The bill increases transparency, victim participation, and institutional oversight of presidential clemency—improving public accountability and safeguards—at the cost of slower clemency action, added administrative and compliance burdens, some privacy risks for investigations, and potential legal disputes over new definitions.
All Americans gain substantially greater transparency and accountability around presidential clemency because decisions must include contemporaneous written explanations, be made publicly available, and be reported to Congress (including biennial oversight studies).
Crime victims and their families get a clearer statutory definition of 'victim' and a formal channel to submit written statements before or after clemency, improving consistency and ensuring victims' views are documented in the clemency record.
The public and oversight bodies gain visibility into who is lobbying the President for clemency through near-immediate registration and required disclosure of clemency-related lobbying contacts, helping detect undue influence.
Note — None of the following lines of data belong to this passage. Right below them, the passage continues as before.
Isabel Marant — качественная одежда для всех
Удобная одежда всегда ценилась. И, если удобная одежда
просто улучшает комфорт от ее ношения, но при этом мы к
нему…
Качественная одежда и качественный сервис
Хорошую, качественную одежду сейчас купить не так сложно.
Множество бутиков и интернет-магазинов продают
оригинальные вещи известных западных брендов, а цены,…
The new notice, explanation, and reporting requirements are likely to slow or constrain the President's ability to grant timely clemency and may chill candid internal deliberations.
The Act imposes additional administrative and compliance costs across the Executive Branch, the Pardon Attorney's office, and on lobbyists/organizations (preparing explanations, collecting statements, filing rapid reports, and producing biennial studies).
Documenting and sharing law enforcement opinions and investigatory details risks exposing sensitive information about ongoing investigations or prosecutions.
Based on analysis of 7 sections of legislative text.
Introduced January 25, 2025 by Richard Blumenthal · Last progress January 25, 2025
Requires the President to publish a written, same‑day explanation whenever a pardon, commutation, reprieve, or remission of fines is granted, and requires the Department of Justice pardon office to prepare and deliver Justice Impact Statements describing victim outreach, victim statements, and law‑enforcement views whenever the President is known to be considering clemency. It also tightens lobbying disclosure rules for anyone lobbying about potential pardons, and mandates periodic DOJ studies and reports on compliance.